Motion Math Blog

Top 7 Criteria of a Great Learning Game

According to a 2015 study by Project Tomorrow, 62% of elementary school teachers use games in the classroom. At Motion Math, we’re positively thrilled that more and more teachers recognize gaming’s potential as an instructional medium. But with so many learning games out there, how can educators identify the best resources? Our own judgment boils down to seven main criteria:

A great learning game:

  1. has clear learning objectives merged with gameplay;
  2. is a valid formative assessment, actionable for teachers;
  3. includes instruction to guide students toward greater understanding;
  4. promotes strategic thinking;
  5. shows multiple representations of the content;
  6. deeply engages students;
  7. motivates students to challenge themselves.

You can download our custom evaluation form, but first, let’s dive into each element:

1. A great learning game has clear learning objectives merged with gameplay. There should be no distinction between learning the content and playing. Many games fail this test because they alternate between educational and fun components. For example, you’re charging through a castle, sword in hand, until you’re forced to stop and solve an unrelated arithmetic problem. The math merely serves as an impediment to exploring the castle, and the resulting back and forth is less fun than a commercial game, less efficient than a digital worksheet, and sends the message that learning itself isn’t fun. In contrast, DragonBox Algebra, one of our favorite math games, is entirely about simplifying terms and isolating x. The learning and play are one and the same.

2. A great learning game is a valid formative assessment, actionable for teachers. Winning should only be possible if the student is actually proficient in the academic skill addressed by the game. This is important for the student’s own sense of their learning progress and for the game’s usefulness as formative assessment for teachers. Kids are geniuses at finding any possible way to “hack” a game and win without knowing the content. Solid learning games cover up all possible escape routes so mastering the content is the only way to succeed. Successful games then present this mastery data to teachers in an actionable format.

3. A great learning game includes instruction to guide students toward greater understanding. It should not just be a quiz to determine what a student knows, but rather a pedagogical tool. Effective techniques include scaffolding to reduce the complexity of the task, offering hints, and reframing problems.
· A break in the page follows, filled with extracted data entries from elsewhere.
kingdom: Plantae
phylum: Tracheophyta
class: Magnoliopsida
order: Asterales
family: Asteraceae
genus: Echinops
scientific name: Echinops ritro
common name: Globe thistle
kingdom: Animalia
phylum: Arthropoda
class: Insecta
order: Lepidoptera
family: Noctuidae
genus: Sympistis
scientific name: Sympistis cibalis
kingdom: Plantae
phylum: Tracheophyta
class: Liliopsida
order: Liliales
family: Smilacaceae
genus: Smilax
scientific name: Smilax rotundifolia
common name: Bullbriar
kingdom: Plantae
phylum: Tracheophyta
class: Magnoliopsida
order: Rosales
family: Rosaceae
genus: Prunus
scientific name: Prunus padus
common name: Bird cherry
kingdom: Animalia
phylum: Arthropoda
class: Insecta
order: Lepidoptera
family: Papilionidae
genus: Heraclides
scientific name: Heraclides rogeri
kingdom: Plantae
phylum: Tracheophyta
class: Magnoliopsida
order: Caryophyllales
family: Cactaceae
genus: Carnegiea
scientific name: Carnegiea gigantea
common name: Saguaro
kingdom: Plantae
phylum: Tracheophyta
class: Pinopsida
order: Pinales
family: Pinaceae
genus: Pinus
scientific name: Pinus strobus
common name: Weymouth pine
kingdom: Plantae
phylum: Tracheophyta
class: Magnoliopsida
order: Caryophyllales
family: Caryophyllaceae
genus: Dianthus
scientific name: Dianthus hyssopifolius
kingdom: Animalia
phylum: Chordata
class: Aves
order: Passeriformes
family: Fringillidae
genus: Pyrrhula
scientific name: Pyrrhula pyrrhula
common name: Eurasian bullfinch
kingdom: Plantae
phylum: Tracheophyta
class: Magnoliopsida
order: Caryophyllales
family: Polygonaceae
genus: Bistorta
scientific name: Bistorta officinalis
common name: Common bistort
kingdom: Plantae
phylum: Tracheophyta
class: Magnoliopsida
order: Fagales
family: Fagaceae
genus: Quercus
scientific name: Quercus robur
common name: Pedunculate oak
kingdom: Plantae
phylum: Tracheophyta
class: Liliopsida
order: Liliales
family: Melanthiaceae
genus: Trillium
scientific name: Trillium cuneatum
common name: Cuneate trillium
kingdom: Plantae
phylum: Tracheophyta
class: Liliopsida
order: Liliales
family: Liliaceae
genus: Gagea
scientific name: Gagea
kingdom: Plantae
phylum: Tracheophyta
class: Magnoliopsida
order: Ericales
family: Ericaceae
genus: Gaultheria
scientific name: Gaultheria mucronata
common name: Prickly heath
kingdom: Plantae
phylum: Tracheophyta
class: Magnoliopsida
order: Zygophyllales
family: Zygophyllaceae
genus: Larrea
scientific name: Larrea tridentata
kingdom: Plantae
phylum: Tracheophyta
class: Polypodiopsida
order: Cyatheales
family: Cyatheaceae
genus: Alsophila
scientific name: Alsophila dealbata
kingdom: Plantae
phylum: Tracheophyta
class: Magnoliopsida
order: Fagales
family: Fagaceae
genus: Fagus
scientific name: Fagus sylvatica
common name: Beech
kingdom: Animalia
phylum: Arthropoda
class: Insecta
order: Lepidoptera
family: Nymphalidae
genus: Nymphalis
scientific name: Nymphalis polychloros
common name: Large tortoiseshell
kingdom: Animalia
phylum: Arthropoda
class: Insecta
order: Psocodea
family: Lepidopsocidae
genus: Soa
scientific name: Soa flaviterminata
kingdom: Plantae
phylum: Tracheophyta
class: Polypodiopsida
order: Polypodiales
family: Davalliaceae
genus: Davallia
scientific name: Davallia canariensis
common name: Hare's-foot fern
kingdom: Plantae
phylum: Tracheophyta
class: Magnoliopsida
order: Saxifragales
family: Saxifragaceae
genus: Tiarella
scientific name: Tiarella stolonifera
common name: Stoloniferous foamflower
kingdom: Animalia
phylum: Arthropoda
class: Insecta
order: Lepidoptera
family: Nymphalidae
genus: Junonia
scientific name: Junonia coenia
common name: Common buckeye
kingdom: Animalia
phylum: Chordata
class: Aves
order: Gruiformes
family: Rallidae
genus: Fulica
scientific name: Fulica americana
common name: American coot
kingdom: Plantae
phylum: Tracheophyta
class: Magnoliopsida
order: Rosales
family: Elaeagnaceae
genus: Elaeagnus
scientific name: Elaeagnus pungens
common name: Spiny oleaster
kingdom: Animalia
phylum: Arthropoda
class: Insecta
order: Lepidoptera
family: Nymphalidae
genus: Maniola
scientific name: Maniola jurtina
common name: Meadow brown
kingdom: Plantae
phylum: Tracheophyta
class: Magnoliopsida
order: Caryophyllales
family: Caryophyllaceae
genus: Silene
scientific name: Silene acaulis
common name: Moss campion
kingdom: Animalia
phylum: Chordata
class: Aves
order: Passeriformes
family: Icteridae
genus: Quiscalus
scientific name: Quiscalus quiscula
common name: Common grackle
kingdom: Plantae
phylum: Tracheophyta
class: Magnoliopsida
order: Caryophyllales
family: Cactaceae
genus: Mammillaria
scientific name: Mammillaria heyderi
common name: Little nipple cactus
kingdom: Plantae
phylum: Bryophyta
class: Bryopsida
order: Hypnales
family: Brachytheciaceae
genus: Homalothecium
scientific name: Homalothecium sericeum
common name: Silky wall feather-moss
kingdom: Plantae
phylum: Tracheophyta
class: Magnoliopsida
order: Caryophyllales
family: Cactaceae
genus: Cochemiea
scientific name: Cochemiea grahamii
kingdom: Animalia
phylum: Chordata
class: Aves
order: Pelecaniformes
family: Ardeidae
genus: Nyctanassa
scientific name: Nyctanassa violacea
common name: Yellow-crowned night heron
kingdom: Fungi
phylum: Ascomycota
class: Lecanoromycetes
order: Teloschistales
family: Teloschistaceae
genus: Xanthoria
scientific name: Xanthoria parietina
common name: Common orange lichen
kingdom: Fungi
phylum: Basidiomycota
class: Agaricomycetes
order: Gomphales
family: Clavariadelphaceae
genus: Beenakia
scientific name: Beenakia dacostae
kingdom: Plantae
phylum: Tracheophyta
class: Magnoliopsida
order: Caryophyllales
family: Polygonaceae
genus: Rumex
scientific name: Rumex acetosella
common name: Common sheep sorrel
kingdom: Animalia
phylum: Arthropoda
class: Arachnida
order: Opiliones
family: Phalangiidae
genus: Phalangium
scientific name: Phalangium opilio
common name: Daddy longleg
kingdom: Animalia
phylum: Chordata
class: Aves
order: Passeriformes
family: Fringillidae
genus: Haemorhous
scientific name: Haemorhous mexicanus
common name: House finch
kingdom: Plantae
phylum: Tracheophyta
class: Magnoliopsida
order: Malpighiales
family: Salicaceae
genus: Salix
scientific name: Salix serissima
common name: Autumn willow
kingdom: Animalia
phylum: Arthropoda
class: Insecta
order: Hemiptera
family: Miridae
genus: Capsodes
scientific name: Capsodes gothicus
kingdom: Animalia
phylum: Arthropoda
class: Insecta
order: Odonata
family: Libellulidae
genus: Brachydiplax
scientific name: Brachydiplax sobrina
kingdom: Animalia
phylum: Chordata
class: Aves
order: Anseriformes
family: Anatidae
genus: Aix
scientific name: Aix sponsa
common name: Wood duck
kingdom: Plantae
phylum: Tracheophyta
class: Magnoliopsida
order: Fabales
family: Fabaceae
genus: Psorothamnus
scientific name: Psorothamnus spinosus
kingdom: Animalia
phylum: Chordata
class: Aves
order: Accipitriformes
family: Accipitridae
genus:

4. A great learning game promotes strategic thinking. Given meaningful choices, students can explore diverse outcomes and learn to plan several steps ahead. They’ll also be more engaged because their actions are driving the experience. This element is where animated worksheets can’t compete, because students don’t have any choices; they’re forced to answer a fixed series of questions. Complex games with diverse agents can also teach students systems thinking, but even a relatively simple game with uniform pieces such as checkers gives players many choices with long-term consequences.

5. A great learning game shows multiple representations of the content. If a student plays with diverse symbols they’re more likely to understand the concepts underneath particular problems and to transfer learning to situations outside the game world.

6. A great learning game deeply engages students. Games inspire a special kind of focus. There’s no reason to use gaming in the classroom instead of another instructional media if the game doesn’t deeply grab students’ attention. This engagement sometimes takes the form of loud, laughing collaboration, and sometimes quiet intensity, but regardless, a great learning game should have students begging to play during recess, after school, and at home. They’re invested intellectually and emotionally.

7. A great learning game motivates students to challenge themselves. Games are a natural medium for developing a growth mindset and a positive relationship to challenge. No student expects to win a game the first time they play. While failing a quiz five times in a row would depress most students, students expect to lose a game level five or even fifty times before they finally win. Losing doesn’t have the same negative impact on a child’s ego because it’s “just a game.” However, some games can lose this motivational power with overly harsh negative feedback – bright red X’s, harsh noises, and a lack of helpful hints can make losing feel like flunking. Great learning games encourage students to keep persisting through difficult material.